The adaptation has been praised in previous productions for editing down one of the most complex novels of the 20th century into a play that requires only three actors to perform the entire story in 90 minutes, without an intermission. Instead of focusing too specifically on cultural aspects of 19th-century Russia, Holland says the Milwaukee Chamber production plays up the universality of the story’s broader themes. We see the story from inside Raskolnikov’s mind. Holland compares the feeling onstage to TV’s “Law & Order” and the acclaimed Christopher Nolan film Memento, as mid-19thcentury Russia blurs into the human psyche.

Schmidt, who introduced the play to Holland, etches dark tones into the ambiance. Somewhere in the midst of it all is the distinct sound of a balalaika. In the Milwaukee Chamber production, Mic Matarrese plays Raskolnikov, a writer being questioned about two murdered women.

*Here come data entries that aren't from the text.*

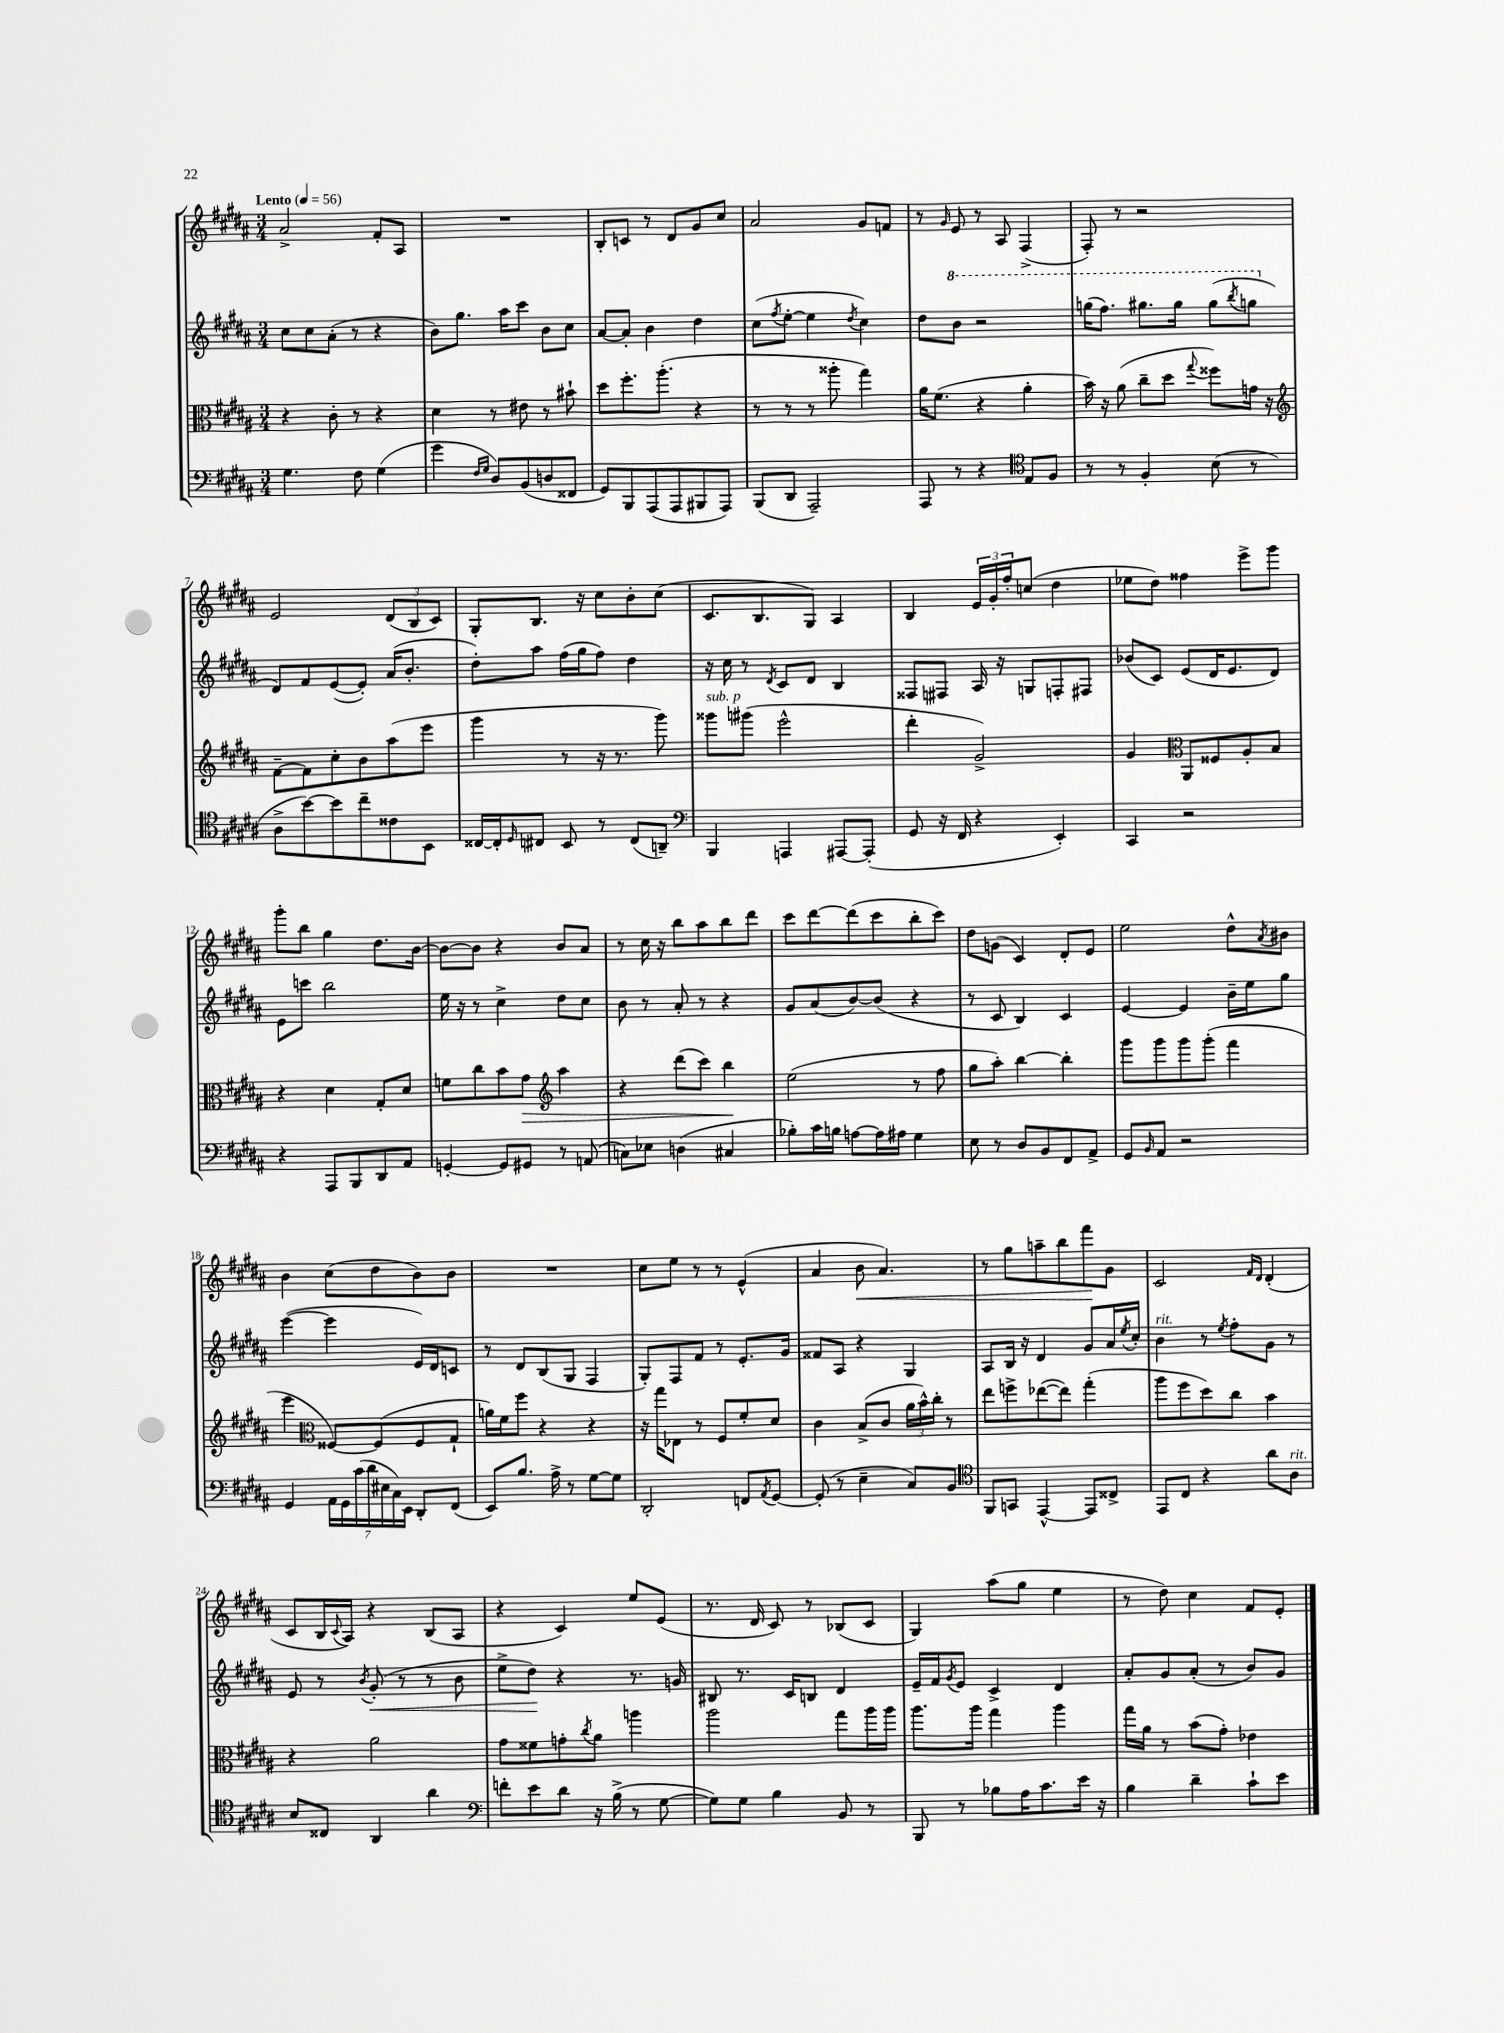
<<
\new StaffGroup <<
\new Staff = "s0" {
    \clef treble \key b \major \numericTimeSignature \time 3/4 \tempo "Lento" 4 = 56
    ais'2-> fis'8-. ais8 |
    R2. |
    b8-. c'8 r8 dis'8 gis'8 cis''8 |
    ais'2 gis'8 f'8 |
    r8 \grace { gis'16 } e'8 r8 ais8 fis4->( |
    fis8-.) r8 r2 |
    e'2 \tuplet 3/2 { dis'8( b8 cis'8) } |
    gis8-. b8. r16 cis''8 b'8-. cis''8( |
    cis'8. b8. gis8) ais4 |
    b4 \tuplet 3/2 { e'16 gis'16-. fis''16-. } c''8( dis''4 |
    ees''8 dis''8) fisis''4 e'''8-> gis'''8 |
    gis'''8-. b''8 gis''4 dis''8. b'16~ |
    b'8~ b'8 r4 b'8 ais'8 |
    r8 cis''16 r16 b''8 ais''8 b''8 dis'''8 |
    cis'''8 dis'''8~ dis'''8( cis'''8 b''8-. cis'''8) |
    dis''8 g'8( cis'4) dis'8-. e'8 |
    e''2 dis''8-^ \acciaccatura { ais'8 } bis'8 |
    b'4 cis''8( dis''8 b'8) b'8 |
    R2. |
    cis''8 e''8 r8 r8 e'4-^( |
    ais'4 b'8\< ais'4.) |
    r8 gis''8 a''8-- b''8 fis'''8\! gis'8 |
    cis'2 \grace { fis'16 dis'16 } dis'4-.( |
    cis'8 b16 \appoggiatura { cis'8 } ais16) r4 b8( ais8 |
    r4 cis'4) e''8 e'8( |
    r8. dis'16 cis'8) r8 bes8( cis'8 |
    gis4) ais''8( gis''8 e''4 |
    r8 dis''8) cis''4 fis'8 e'8-. \bar "|." |
}
\new Staff = "s1" {
    \clef treble \key b \major \numericTimeSignature \time 3/4
    cis''8 cis''8 ais'8-.( r8 r4 |
    b'8) gis''8. ais''16 cis'''8 b'8 cis''8 |
    ais'8~ ais'8-. b'4 dis''4 |
    cis''8( \acciaccatura { fis''8 } e''8~-. e''4 \acciaccatura { dis''8 } cis''4) |
    dis''8 \ottava #1 b''8 r2 |
    g'''16( fis'''8.) gis'''8. gis'''16 gis'''8( \acciaccatura { b'''8 } g'''8 \ottava #0 |
    dis'8) fis'8 e'8~( e'8-.) ais'16( b'8.-. |
    dis''8-.) ais''8 fis''16( gis''16 fis''8) dis''4 |
    r16 cis''16 r8 \acciaccatura { dis'8 } cis'8 dis'8 b4 |
    fisis8 fis8 ais16 r16 g8 f8-. fis8 |
    bes'8( cis'8) e'8( dis'16 e'8. dis'8) |
    e'8 c'''8 b''2 |
    e''16 r16 r8 cis''4-> dis''8 cis''8 |
    b'8 r8 ais'8-. r8 r4 |
    gis'8 ais'8( b'8~) b'8( r4 |
    r8 cis'8 b4) cis'4 |
    e'4~ e'4 b'16-- e''16 gis''8 |
    e'''4~( e'''4 e'16) dis'16 c'8 |
    r8 dis'8 b8( gis8 fis4 |
    gis8-.) fis8 fis'8 r8 e'8.-. gis'16 |
    fisis'8 ais8 r4 gis4 |
    ais8 b16 r16 dis'4 gis'8 ais'16 \acciaccatura { e''8 } cis''16-. |
    b'4^\markup { \italic "rit." } r8 \acciaccatura { e''8 } fis''8-. gis'8 r8 |
    e'8 r8 \acciaccatura { b'8 } gis'8-.\<( r8 r8 b'8 |
    e''8-> dis''8\!) r4 r8. g'16 |
    bis8 r8. cis'16 b8 dis'4 |
    e'16-- fis'16 \acciaccatura { gis'8 } e'8 cis'4-> dis'4 |
    ais'8-. gis'8 ais'8-.( r8 b'8) gis'8 \bar "|." |
}
\new Staff = "s2" {
    \clef alto \key b \major \numericTimeSignature \time 3/4
    r4 cis'8-. r8 r4 |
    dis'4 r8 eis'8 r8 bis'8-! |
    dis''8 fis''8.-. ais''8.-.( r4 |
    r8 r8 r8 aisis''8-. gis''4) |
    ais'16 fis'8.( r4 ais'4-. |
    b'16) r16 ais'8( cis''8-- dis''8 \appoggiatura { gis''8 } fisis''8) g'16 r16 |
    \clef treble fis'8~-- fis'8 cis''8-. b'8 ais''8( e'''8 |
    gis'''4 r8 r16 r8. gis'''8) |
    gisis'''8^\markup { \italic "sub. p" } gis'''8( e'''2-^ |
    dis'''4-. gis'2->) |
    gis'4 \clef alto ais,8 fisis8 ais8-. b8 |
    r4 dis'4 gis8-. dis'8 |
    f'8 cis''8 b'8 gis'8\> \clef treble ais''4 |
    r4 dis'''8( cis'''8) b''4\! |
    e''2( r8 fis''8 |
    gis''8 ais''8-.) b''4~ b''4-. |
    gis'''8 gis'''8 gis'''8 gis'''8-.( fis'''4 |
    e'''4 \clef alto fisis8~) fisis8( fisis8 gis8-! |
    a'16) fis'16 fis''8 r4 r4 |
    r16 gis''16 ees8 r8 fis8 fis'8-. dis'8 |
    cis'4 b8->( cis'8 \tuplet 3/2 { ais'16 b'16-^) cis''16-. } r8 |
    e''8 f''8-> ees''8~( ees''8) gis''4-.( |
    ais''8 fis''8 dis''8) cis''8 b'4 |
    r4 ais'2 |
    gis'8 fisis'8 g'8-. \acciaccatura { cis''8 } ais'8 a''4 |
    ais''2 gis''8 ais''16 ais''16 |
    ais''8. ais''16 gis''4 ais''4 |
    gis''16 ais'16 r8 b'8( gis'8-.) ees'4 \bar "|." |
}
\new Staff = "s3" {
    \clef bass \key b \major \numericTimeSignature \time 3/4
    gis4. fis8 gis4( |
    gis'4 \grace { fis16 gis16 } dis8) b,8( d8 fisis,8 |
    gis,8) b,,8 ais,,8( ais,,8 bis,,8 ais,,8) |
    b,,8( dis,8 ais,,2--) |
    ais,,8 r8 r4 \clef tenor e8 fis8 |
    r8 r8 fis4-. b8( r8 |
    ais8-> b'8~) b'8 cis''8-- cisis'8 b,8 |
    cisis16~ cisis16-. \grace { dis16 } cis8 b,8 r8 cis8( a,8--) |
    \clef bass b,,4 a,,4 ais,,8~ ais,,8-.( |
    gis,8 r16 fis,16 r4 e,4-.) |
    cis,4 r2 |
    r4 ais,,8 b,,8 dis,8 ais,8 |
    g,4~-. g,8 gis,8 r8 a,8( |
    c8) ees8 d4( cis4 |
    bes8-.) cis'16 b16 a8~ a16 ais16 gis4 |
    e8 r8 dis8 b,8 fis,8 ais,8-> |
    gis,8 \grace { b,16 } ais,8 r2 |
    gis,4 \tuplet 7/4 { ais,16 gis,16 cis'16( dis'16 eis16 cis16) e,16 } dis,8-. fis,8( |
    e,8) b8. ais16-> r8 gis8~ gis8 |
    dis,2-. f,8 \acciaccatura { ais,8 } gis,8~ |
    gis,8-.( r8 e4-- cis8) b,8 |
    \clef tenor fis,8 g,8 e,4~-^ e,8 cisis8-> |
    e,8 cis8 r4 ais'8 ais8^\markup { \italic "rit." } |
    b8 cisis8 ais,4 ais'4 |
    \clef bass f'8-. e'8 dis'8 r16 b16->( r8 gis8~ |
    gis8) gis8 b4 b,8 r8 |
    b,,8 r8 bes8 ais16 cis'8. e'16 r16 |
    b4 dis'4-- cis'8-! e'8 \bar "|." |
}
>>
>>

Milwaukee stage veteran Drew Brhel plays his interrogator, a police inspector named Porfiry. The talented Leah Dutchin, most recently seen in Next Act’s production of Paradise, plays several female roles.In the past, the adaptation has been criticized for not giving the actress much to do beyond reacting to the men, but Holland says this version of the script is much more balanced. The production does, in fact, show the murders. And being the only female in the cast, it’s inevitable that Dutchin will be playing the victims in flashback scenes. Holland describes the murders staged here as “snapshots” that are “very stylized.”

“When the ax comes out, it’s kind of a shock,” Holland says. Jokingly, he adds that Crime and Punishment, which opens on Valentine’s Day, should make for “a good date play.”